BEGIN SUPPLIED DATA
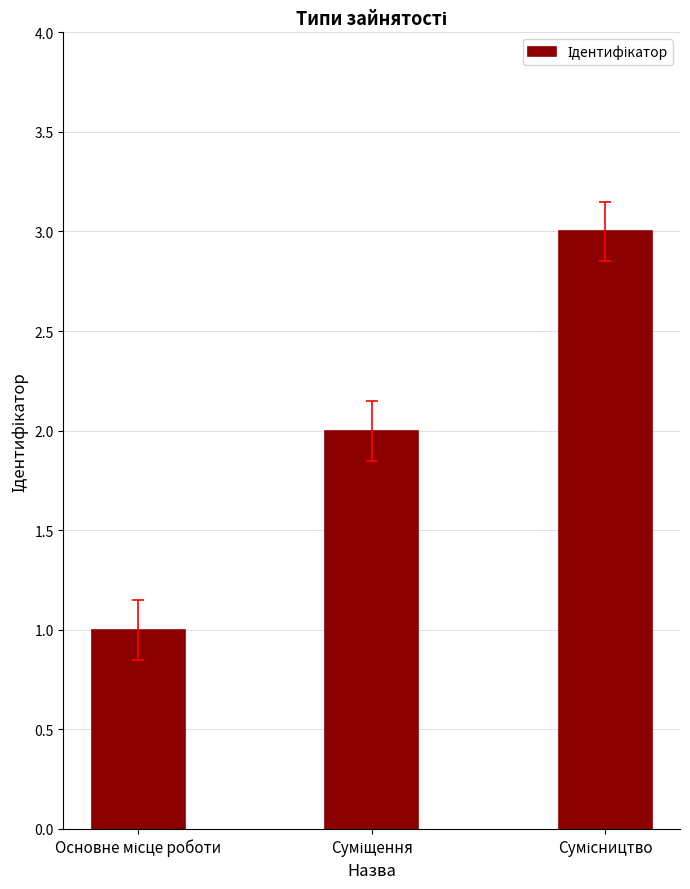

What is the greatest value displayed?

3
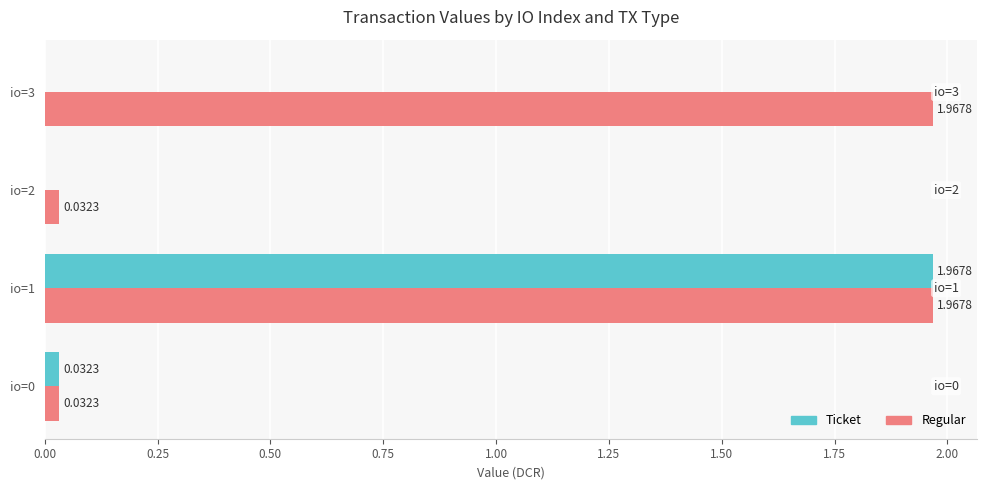

Which series changed the most between io=0 and io=2?

Ticket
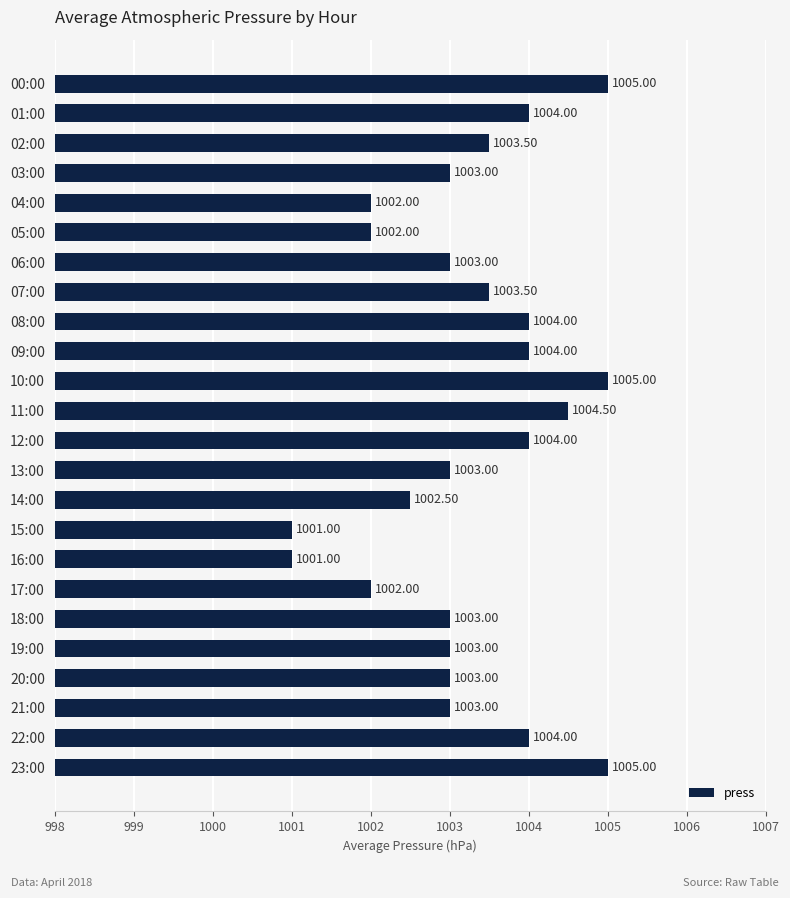

Which has a higher value, 08:00 or 10:00?

10:00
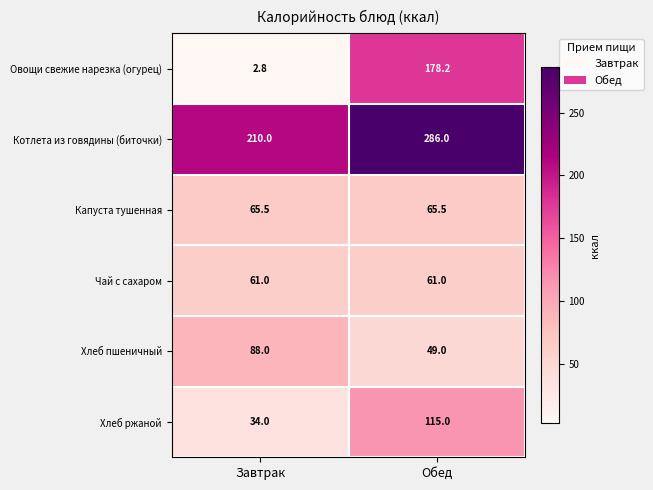

What is the greatest value displayed?

286.0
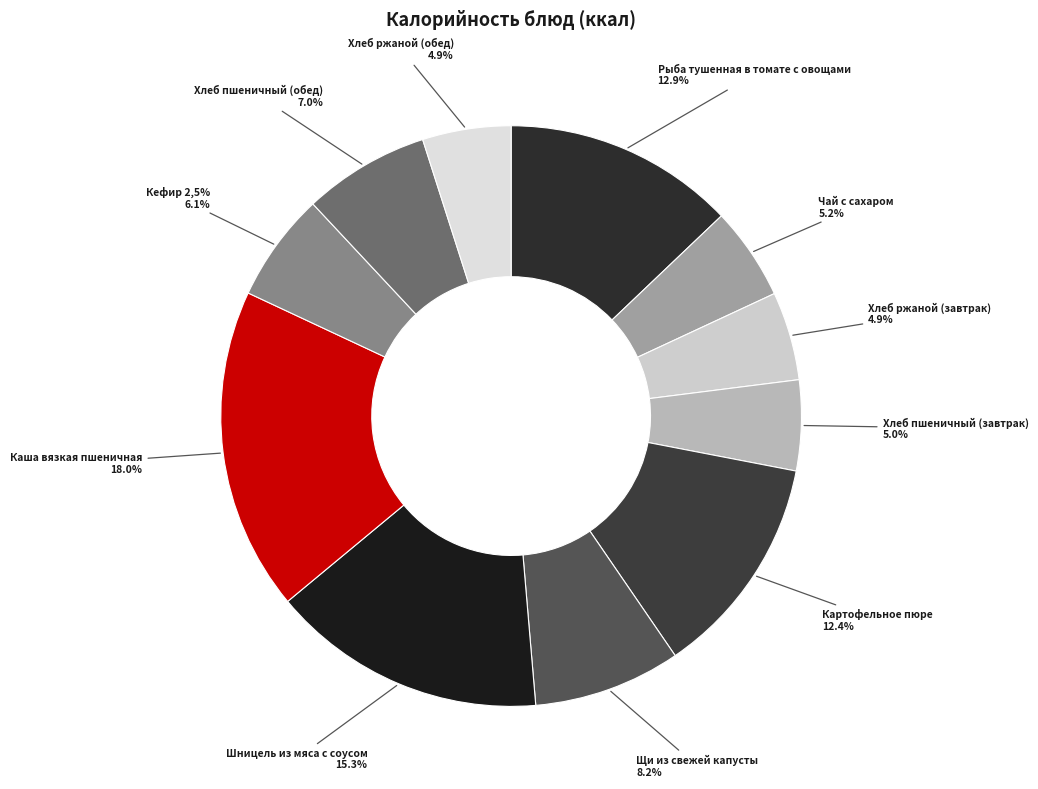

To the nearest percent, what percentage of the pie is Хлеб пшеничный (обед)?

7%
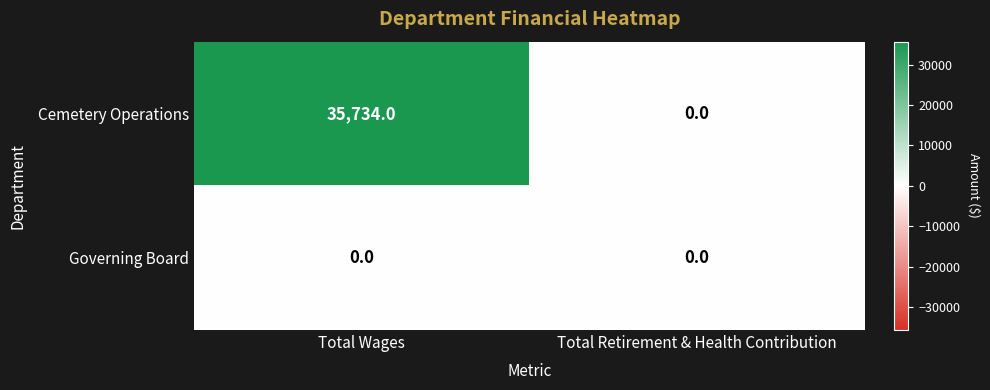

The Cemetery Operations series shows -22203 at Total Retirement & Health Contribution. True or false?

False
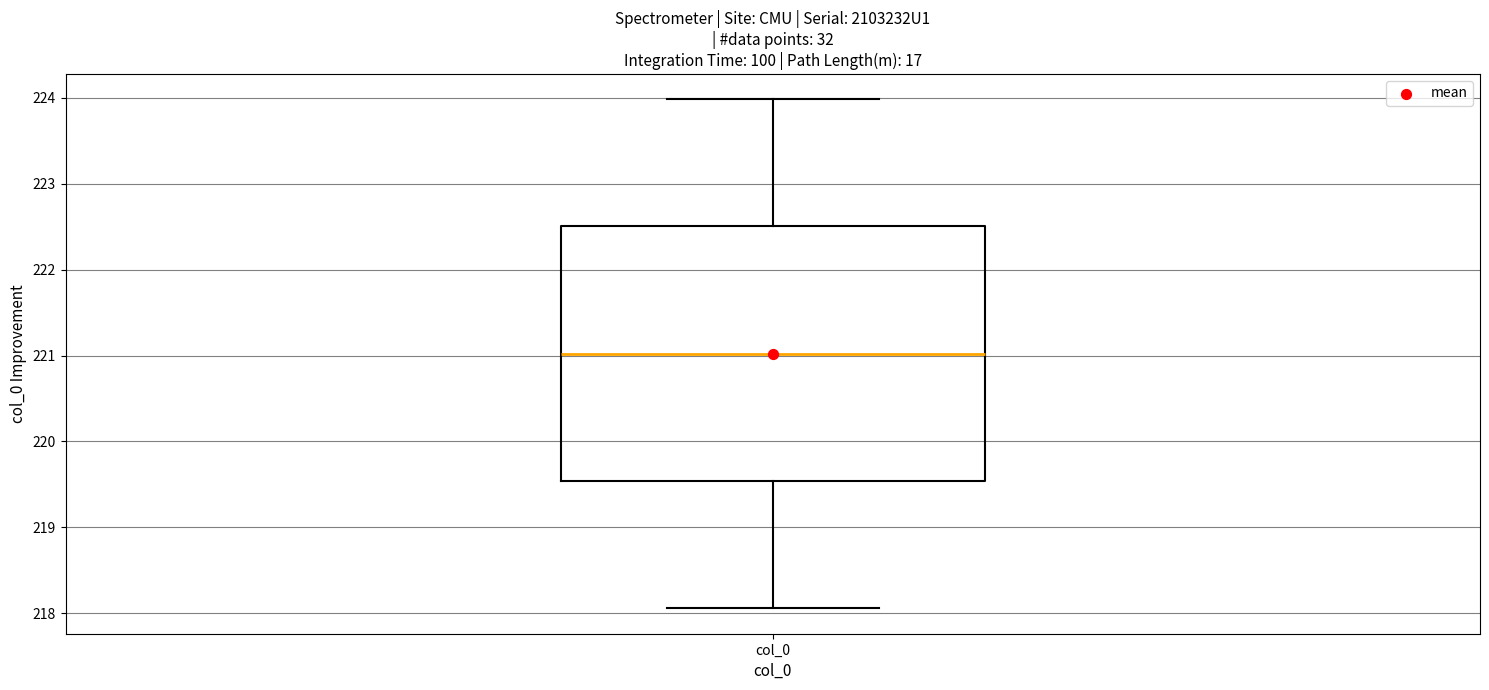

Transcribe this box plot: give where the median line is, the range the box spans, and where the two whiskers end, as read against the y-axis. The values are not printed on the chart, so give them approximately, as read against the axis.

median 221.0, box 219.5 to 222.5, whiskers 218.1 to 224.0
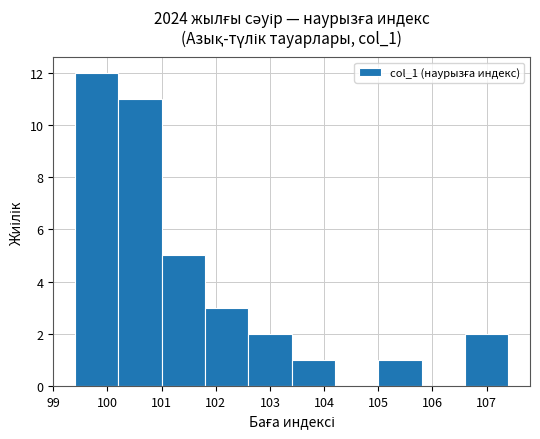

Reading left to right, list every bar in this chart as the range it spans on the x-axis followed by its height. The values are not printed on the chart, so give them approximately, as read against the axis.

99.4 to 100.2: 12
100.2 to 101.0: 11
101.0 to 101.8: 5
101.8 to 102.6: 3
102.6 to 103.4: 2
103.4 to 104.2: 1
104.2 to 105.0: 0
105.0 to 105.8: 1
105.8 to 106.6: 0
106.6 to 107.4: 2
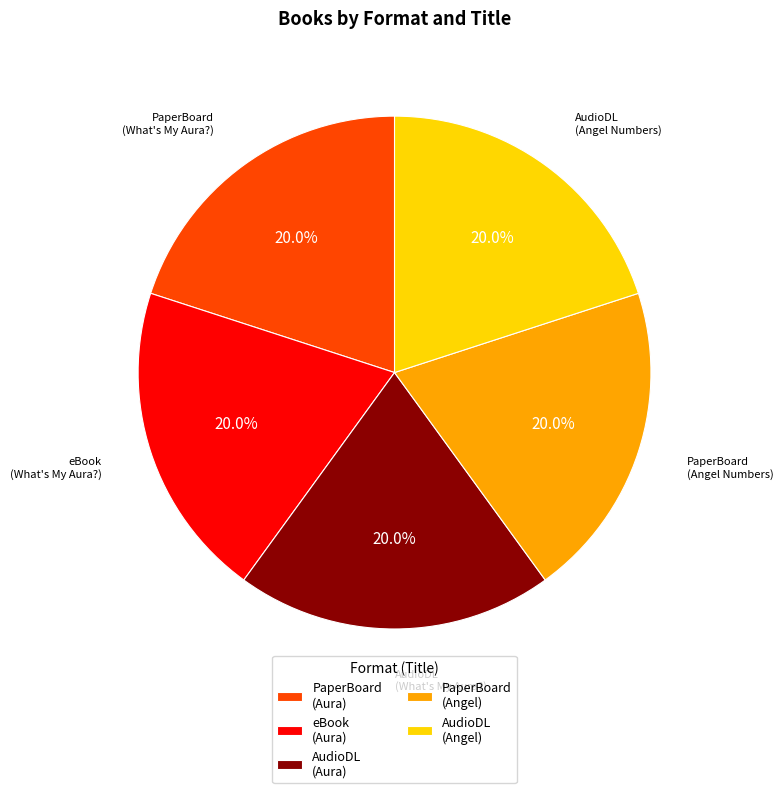

Does PaperBoard (Angel) account for over 50% of the chart?

No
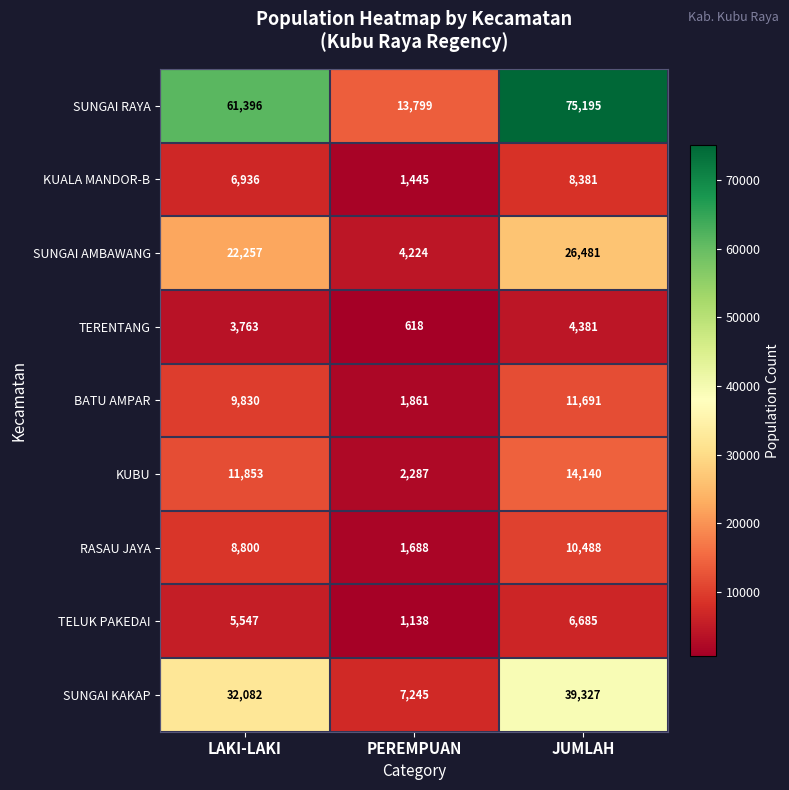

How many distinct data groups are displayed?

9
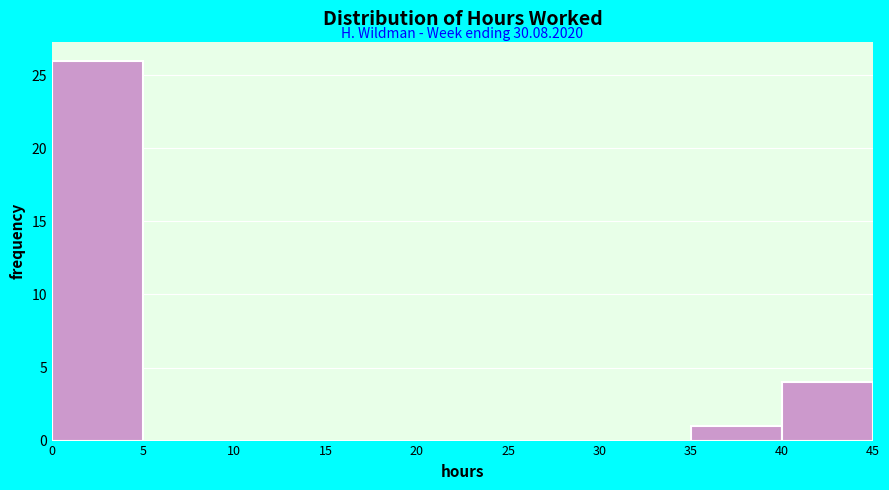

Which range on the x-axis has the tallest bar?

0 to 5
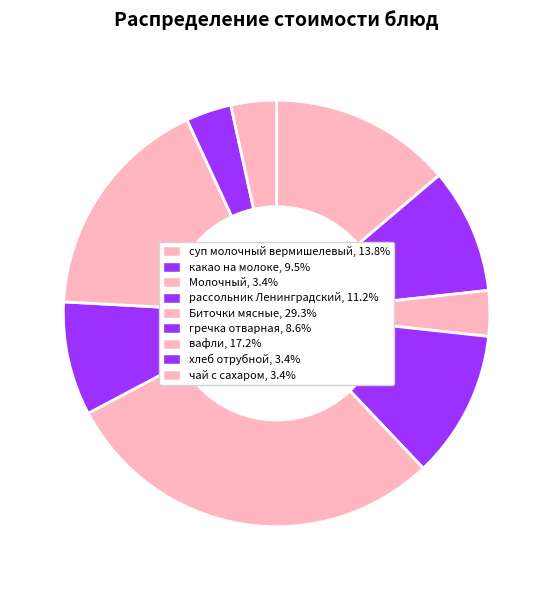

Combined, do вафли and Биточки мясные account for over 50%?

No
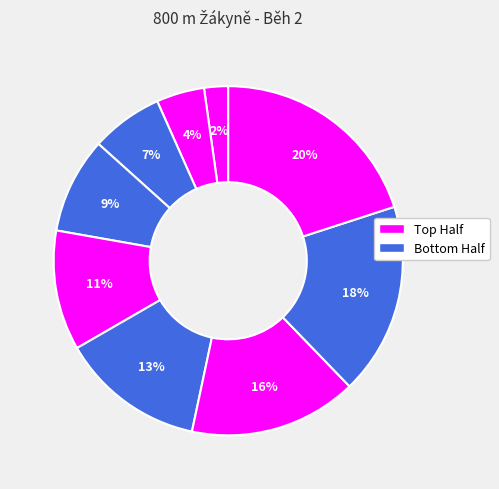

How many slices are in this pie chart?

9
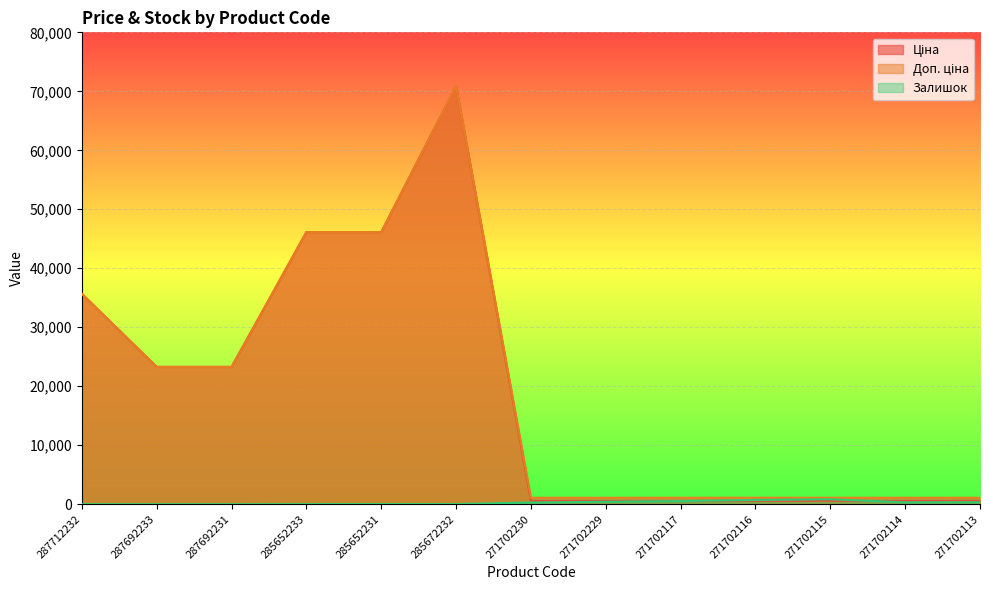

Which has a higher value, 285672232 or 285652231?

285672232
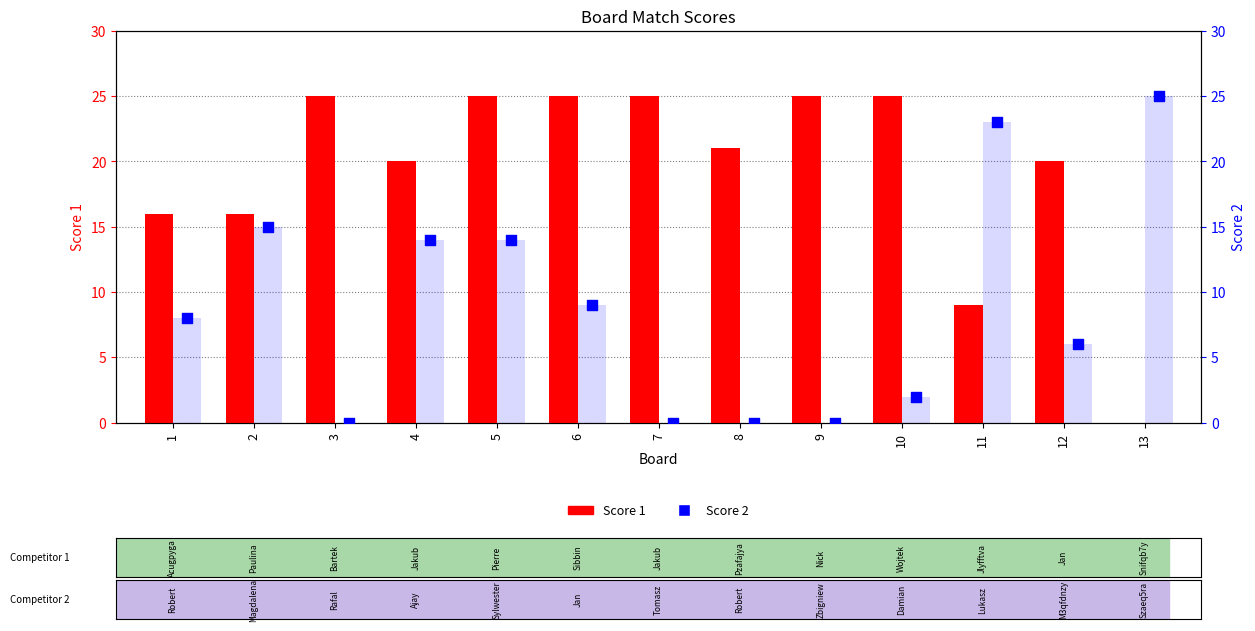

What are all the series names shown in the legend?

Score 1, Score 2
END SUPPLIED DATA
[EXERCISE DETAILS]: Reproduce all the items above word for word, omitting the pictures.

[EXERCISE OUTPUT]:
What is the greatest value displayed?

3

Which series changed the most between io=0 and io=2?

Ticket

Which has a higher value, 08:00 or 10:00?

10:00

What is the greatest value displayed?

286.0

To the nearest percent, what percentage of the pie is Хлеб пшеничный (обед)?

7%

The Cemetery Operations series shows -22203 at Total Retirement & Health Contribution. True or false?

False

Transcribe this box plot: give where the median line is, the range the box spans, and where the two whiskers end, as read against the y-axis. The values are not printed on the chart, so give them approximately, as read against the axis.

median 221.0, box 219.5 to 222.5, whiskers 218.1 to 224.0

Reading left to right, list every bar in this chart as the range it spans on the x-axis followed by its height. The values are not printed on the chart, so give them approximately, as read against the axis.

99.4 to 100.2: 12
100.2 to 101.0: 11
101.0 to 101.8: 5
101.8 to 102.6: 3
102.6 to 103.4: 2
103.4 to 104.2: 1
104.2 to 105.0: 0
105.0 to 105.8: 1
105.8 to 106.6: 0
106.6 to 107.4: 2

Does PaperBoard (Angel) account for over 50% of the chart?

No

How many distinct data groups are displayed?

9

Which range on the x-axis has the tallest bar?

0 to 5

Combined, do вафли and Биточки мясные account for over 50%?

No

How many slices are in this pie chart?

9

Which has a higher value, 285672232 or 285652231?

285672232

What are all the series names shown in the legend?

Score 1, Score 2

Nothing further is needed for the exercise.